Friday 16 September 2011

Because I'm a Woman: the Enjoli Generation

(Warning: fever-induced rambling. Just saying.)





The late 70s-into-the-80s was a time of real cultural schizophrenia: women could work, make the money, have it all, and still have the time/energy to dab perfume behind their ears while slipping, braless, into a little white satiny number before flinging open the door when their men came home. Want proof? Watch this: http://www.youtube.com/watch?v=jA4DR4vEgrs. I was brought up on this stuff. It made no sense; no one could possibly do all of those things and still look happy and have her hair brushed. Or maybe I just suspected what I now know to be true: I didn't plan to have the energy or inclination to prance subserviently around a man after a day spent running the world. No thanks.

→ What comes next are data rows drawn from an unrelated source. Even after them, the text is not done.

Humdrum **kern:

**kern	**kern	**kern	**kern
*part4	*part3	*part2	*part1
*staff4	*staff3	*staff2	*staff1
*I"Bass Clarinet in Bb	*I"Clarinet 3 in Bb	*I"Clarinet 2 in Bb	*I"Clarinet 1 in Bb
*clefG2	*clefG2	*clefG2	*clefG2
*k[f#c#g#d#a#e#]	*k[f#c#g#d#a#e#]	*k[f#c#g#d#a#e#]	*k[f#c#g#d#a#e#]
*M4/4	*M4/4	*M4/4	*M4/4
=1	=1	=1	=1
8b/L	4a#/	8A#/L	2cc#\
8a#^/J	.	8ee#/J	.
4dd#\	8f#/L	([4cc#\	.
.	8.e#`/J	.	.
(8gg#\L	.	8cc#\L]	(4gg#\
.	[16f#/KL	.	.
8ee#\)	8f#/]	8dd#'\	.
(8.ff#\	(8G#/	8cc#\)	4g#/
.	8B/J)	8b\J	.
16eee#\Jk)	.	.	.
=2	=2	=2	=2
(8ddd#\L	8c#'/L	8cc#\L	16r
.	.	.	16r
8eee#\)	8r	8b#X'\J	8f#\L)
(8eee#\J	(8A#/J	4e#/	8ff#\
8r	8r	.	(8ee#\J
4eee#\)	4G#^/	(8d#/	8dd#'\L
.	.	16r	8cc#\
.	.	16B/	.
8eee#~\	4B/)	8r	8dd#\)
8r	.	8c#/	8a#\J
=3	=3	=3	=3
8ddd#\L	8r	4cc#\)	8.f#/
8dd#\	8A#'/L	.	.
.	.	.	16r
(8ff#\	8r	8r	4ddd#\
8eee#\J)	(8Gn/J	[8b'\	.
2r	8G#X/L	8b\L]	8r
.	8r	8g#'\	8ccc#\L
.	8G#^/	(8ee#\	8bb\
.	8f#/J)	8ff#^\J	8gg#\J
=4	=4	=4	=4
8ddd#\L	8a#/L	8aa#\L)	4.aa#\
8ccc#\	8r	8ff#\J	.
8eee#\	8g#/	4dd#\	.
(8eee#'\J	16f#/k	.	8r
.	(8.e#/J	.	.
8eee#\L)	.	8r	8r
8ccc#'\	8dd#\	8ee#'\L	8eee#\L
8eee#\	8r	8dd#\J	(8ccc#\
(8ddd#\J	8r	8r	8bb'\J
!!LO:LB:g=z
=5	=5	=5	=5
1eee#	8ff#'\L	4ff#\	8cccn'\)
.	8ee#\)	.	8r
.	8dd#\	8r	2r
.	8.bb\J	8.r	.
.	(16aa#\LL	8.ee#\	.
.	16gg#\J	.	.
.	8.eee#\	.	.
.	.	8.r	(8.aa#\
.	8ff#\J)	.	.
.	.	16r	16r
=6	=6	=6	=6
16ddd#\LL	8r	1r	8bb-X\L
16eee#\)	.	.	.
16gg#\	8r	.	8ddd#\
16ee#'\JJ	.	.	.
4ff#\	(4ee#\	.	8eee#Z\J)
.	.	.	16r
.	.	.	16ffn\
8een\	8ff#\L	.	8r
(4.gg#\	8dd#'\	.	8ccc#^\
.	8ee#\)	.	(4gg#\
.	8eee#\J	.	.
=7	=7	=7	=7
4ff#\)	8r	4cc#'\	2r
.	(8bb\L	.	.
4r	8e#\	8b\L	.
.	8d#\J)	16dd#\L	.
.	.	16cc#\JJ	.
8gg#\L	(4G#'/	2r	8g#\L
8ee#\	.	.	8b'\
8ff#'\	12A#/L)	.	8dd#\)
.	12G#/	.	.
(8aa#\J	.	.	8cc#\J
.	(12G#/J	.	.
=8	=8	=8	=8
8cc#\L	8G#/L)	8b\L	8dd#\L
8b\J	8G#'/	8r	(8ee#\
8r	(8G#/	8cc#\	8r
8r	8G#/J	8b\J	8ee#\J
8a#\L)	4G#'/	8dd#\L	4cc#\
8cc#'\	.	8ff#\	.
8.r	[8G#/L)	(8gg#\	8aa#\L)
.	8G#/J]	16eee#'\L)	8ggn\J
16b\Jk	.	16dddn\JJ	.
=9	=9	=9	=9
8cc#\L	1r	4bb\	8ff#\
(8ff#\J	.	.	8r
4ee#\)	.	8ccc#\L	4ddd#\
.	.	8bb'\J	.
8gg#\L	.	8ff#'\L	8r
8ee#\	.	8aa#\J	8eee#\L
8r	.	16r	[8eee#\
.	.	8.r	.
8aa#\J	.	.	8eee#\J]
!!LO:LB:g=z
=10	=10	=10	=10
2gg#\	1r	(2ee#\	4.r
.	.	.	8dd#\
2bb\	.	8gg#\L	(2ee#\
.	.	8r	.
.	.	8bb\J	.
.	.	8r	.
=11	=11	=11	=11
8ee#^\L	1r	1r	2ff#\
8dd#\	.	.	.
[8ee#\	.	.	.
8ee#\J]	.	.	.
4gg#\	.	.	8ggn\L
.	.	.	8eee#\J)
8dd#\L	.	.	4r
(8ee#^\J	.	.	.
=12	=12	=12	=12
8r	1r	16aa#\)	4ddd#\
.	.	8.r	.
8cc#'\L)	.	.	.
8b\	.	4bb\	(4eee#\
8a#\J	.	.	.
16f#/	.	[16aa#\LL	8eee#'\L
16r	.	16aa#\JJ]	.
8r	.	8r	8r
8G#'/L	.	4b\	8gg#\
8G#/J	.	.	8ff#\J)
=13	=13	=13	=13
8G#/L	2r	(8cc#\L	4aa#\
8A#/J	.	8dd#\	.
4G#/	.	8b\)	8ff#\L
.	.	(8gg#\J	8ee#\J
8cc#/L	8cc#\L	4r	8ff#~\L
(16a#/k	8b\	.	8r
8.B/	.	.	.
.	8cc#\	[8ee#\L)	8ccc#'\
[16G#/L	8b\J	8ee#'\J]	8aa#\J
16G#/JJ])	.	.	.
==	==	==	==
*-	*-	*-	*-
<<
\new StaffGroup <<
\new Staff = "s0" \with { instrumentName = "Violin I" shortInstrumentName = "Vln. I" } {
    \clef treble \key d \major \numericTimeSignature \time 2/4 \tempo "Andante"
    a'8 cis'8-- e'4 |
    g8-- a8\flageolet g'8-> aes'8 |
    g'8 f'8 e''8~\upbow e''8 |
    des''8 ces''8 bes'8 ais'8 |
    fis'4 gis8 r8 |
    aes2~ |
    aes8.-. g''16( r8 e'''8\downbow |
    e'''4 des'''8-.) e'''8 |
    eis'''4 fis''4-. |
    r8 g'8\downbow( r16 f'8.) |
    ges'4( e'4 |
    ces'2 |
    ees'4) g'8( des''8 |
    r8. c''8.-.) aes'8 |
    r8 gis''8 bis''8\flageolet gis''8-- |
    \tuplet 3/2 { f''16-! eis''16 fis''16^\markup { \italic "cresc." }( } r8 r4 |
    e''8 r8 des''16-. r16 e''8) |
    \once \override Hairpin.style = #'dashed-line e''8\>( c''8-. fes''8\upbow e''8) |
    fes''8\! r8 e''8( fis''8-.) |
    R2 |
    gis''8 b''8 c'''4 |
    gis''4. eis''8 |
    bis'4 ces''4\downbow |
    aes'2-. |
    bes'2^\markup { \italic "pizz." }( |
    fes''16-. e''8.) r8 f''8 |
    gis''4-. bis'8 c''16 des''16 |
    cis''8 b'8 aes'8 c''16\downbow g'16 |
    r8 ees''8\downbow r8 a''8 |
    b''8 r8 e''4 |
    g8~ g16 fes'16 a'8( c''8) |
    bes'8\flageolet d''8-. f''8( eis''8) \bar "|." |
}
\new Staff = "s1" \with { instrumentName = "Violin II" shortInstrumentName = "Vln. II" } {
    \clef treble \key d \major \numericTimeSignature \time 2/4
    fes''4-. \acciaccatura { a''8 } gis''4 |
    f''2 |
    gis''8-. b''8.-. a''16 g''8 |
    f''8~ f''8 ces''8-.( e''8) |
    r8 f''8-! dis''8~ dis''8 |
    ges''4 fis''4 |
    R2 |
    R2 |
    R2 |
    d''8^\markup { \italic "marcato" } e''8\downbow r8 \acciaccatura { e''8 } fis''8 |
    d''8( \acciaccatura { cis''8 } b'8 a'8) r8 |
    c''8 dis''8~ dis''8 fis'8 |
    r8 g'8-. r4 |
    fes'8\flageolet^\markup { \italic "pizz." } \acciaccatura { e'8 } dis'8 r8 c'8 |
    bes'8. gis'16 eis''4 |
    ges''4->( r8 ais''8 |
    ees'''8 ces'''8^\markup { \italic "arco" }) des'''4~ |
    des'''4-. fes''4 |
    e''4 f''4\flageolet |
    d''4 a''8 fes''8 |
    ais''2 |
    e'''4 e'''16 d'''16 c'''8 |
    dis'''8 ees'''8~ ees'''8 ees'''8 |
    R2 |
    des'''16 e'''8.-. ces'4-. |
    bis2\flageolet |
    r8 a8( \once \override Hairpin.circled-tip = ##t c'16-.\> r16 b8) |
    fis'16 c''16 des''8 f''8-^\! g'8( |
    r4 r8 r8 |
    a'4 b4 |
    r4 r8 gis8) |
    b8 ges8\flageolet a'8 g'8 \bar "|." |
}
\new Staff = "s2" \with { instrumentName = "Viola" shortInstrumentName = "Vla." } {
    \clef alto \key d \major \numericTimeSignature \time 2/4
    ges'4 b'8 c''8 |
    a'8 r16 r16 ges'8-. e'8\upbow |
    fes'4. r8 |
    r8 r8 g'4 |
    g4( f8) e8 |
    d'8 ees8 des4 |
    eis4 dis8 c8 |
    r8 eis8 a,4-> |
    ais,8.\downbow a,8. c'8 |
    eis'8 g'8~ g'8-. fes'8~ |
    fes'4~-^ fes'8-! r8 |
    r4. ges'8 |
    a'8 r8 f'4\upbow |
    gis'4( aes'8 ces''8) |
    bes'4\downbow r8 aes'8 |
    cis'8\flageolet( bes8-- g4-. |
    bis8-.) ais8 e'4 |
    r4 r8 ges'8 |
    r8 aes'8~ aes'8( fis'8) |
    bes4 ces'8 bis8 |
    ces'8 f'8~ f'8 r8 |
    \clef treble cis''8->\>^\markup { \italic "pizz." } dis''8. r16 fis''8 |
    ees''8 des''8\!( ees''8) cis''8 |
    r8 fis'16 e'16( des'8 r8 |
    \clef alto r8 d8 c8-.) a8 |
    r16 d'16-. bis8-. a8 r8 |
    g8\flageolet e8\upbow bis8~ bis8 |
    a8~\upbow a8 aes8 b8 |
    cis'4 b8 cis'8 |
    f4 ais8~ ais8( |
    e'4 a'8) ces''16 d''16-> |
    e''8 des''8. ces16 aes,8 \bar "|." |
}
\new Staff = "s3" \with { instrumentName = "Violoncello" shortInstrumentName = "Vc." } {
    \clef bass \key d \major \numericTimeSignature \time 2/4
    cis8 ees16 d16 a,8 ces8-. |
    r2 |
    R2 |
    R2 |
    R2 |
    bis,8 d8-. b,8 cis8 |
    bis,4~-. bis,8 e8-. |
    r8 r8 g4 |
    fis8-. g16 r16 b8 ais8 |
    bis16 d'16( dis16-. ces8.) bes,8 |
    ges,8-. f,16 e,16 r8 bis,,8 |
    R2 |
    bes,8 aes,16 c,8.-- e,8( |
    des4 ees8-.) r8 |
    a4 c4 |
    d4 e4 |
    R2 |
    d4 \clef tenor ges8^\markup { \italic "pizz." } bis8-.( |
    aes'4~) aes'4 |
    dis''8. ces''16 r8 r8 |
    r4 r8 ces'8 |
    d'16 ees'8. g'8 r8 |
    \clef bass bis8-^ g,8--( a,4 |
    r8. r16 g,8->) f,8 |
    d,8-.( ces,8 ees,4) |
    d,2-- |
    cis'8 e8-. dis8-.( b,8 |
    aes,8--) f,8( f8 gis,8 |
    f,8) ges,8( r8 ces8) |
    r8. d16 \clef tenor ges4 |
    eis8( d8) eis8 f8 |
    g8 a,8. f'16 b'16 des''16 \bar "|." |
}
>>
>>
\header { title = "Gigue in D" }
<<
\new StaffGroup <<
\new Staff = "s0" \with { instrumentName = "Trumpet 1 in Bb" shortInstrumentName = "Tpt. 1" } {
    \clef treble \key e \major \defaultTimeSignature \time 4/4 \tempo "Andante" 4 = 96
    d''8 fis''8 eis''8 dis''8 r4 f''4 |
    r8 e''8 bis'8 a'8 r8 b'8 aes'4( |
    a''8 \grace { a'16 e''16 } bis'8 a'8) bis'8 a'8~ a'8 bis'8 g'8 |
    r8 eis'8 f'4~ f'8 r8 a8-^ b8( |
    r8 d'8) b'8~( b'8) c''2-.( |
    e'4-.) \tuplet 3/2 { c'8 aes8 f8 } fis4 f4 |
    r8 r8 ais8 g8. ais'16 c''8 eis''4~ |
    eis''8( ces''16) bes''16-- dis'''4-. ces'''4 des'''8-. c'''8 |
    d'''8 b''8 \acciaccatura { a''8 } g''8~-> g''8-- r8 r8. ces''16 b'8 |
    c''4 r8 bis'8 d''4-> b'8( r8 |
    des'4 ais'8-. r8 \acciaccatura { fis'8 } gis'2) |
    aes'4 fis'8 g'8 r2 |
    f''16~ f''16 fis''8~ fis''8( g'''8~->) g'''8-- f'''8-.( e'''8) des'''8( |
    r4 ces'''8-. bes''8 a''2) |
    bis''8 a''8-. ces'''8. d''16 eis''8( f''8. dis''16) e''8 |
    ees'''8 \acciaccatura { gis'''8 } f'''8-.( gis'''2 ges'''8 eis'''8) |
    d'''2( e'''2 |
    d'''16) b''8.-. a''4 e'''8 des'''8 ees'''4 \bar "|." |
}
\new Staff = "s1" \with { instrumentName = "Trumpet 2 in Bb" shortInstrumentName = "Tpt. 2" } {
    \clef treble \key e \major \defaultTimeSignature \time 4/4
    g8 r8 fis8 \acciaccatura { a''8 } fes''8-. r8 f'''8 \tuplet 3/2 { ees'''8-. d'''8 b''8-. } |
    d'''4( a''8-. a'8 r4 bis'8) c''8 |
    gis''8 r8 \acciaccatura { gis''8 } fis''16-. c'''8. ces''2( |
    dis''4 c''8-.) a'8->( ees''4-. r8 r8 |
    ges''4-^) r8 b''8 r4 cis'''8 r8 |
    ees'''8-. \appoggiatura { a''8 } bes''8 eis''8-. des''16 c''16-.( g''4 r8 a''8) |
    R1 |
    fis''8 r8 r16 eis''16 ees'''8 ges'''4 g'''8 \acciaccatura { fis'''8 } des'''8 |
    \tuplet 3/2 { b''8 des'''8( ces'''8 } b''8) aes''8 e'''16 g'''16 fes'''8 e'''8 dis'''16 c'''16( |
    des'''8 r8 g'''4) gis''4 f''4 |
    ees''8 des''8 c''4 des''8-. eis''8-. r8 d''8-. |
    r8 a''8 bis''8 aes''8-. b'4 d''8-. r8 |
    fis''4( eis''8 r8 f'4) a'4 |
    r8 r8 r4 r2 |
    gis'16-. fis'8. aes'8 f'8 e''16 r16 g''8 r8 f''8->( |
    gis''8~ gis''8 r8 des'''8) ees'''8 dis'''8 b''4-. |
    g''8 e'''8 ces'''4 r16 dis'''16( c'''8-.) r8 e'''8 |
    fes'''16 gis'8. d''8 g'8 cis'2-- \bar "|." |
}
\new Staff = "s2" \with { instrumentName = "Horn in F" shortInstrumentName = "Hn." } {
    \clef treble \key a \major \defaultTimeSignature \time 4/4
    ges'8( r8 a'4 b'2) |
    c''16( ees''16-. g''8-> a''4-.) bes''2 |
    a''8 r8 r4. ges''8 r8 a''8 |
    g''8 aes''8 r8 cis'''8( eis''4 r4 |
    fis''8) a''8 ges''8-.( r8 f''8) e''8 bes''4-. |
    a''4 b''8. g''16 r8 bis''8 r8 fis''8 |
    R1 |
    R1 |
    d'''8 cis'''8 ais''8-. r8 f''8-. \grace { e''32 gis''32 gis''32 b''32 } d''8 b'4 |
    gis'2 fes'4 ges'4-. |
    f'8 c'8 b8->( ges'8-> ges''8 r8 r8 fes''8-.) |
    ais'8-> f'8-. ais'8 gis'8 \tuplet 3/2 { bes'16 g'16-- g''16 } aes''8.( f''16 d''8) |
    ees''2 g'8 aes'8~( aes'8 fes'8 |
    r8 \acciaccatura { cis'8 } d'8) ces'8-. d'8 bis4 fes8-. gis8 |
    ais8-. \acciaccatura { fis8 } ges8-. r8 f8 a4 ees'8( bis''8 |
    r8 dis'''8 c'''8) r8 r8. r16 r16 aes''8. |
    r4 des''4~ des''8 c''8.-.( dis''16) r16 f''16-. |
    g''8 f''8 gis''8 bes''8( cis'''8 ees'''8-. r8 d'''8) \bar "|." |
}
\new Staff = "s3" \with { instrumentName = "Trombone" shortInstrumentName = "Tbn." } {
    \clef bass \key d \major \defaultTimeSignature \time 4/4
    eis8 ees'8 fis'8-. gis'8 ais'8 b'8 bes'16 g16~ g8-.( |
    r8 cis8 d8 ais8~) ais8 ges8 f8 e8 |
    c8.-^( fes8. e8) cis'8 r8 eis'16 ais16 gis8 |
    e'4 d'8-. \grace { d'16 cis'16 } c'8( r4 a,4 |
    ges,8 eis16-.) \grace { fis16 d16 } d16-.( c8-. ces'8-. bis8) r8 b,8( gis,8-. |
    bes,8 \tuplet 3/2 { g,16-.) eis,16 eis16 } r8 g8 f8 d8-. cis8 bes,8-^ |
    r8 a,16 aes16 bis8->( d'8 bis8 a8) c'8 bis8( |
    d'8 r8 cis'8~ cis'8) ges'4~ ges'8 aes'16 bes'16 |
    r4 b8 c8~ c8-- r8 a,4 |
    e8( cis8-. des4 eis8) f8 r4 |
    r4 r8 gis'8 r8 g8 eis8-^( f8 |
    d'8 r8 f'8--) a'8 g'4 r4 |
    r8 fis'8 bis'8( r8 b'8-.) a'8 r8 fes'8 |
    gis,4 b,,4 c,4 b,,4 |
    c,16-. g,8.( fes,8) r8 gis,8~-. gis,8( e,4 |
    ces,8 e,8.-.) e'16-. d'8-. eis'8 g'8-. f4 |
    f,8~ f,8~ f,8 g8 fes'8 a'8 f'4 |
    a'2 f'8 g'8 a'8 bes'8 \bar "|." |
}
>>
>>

By the time I saw my first Enjoli commercial, I knew that pretty nearly everything I had ever been told about the way I looked and other people looked was a lie. There was a lot of this:

'Your insides matter more than your outsides.'
'Beautiful is as beautiful does.'
'How a woman treats other people is more important than how she looks.'
'A mother's first priority is taking care of her family, and if she can look nice too, that's fine.'

But it didn't quite ring true. What I saw, rather than heard, was that my mother would not leave the house without lipstick on, and that she spent at least an hour getting ready to go out before we went anywhere, and we were always running slightly late because she kept re-checking her hair, her makeup, her accessories. What I felt was that I was a resounding disappointment, reading as much as I did was weird, having a scientific/writerly disposition was even more horrifying, and what my mother had really wanted was a cheerleader with long ringlets. I loved her, and accepted that this was one of her blind spots, but it hurt like hell not to be seen as me, for me.

I had understood when I was much, much younger that feminism was about being equal, even though we didn't all look like Farrah Fawcett, and were not all married to the 6 Million Dollar Man (aka Lee Majors). I thought feminism was for all of us, that, as Julie Bindel says so eloquently in her piece in the New Statesman from 8/8/11, that "feminism has an ideology and a goal. It is not about personal liberty and freedom, but the emancipation from oppression and tyranny for ALL women, whatever our race or class." (See http://www.newstatesman.com/blogs/the-staggers/2011/08/fun-feminism-women-feminist for the whole article, and follow her on Twitter: @bindelj).

 I find, despite being enlightened, that I am also a bit disappointed that I didn't ever look even a little bit like Farrah, and never will, and now have a Dead Leg (and he is SO UNATTRACTIVE AND COOPERATIVE THAT I AM ASHAMED TO KNOW HIM.). I will admit that I have my shallow side. I am not, and will not ever be, what Bindel terms a 'fun feminist,' however, and will always be horrified by today's version of the Enjoli myth, aka the Reality TV Show, and the pornification of women that goes along with this. We were just starting to get some traction, and now all we talk about are Michelle Obama's arms. This needs to change, and it needs to change now. I suspect Farrah wanted to be more than a poster or a pair of boobs, and wish that she had been able to be as smart or driven or whatever she was, as she was.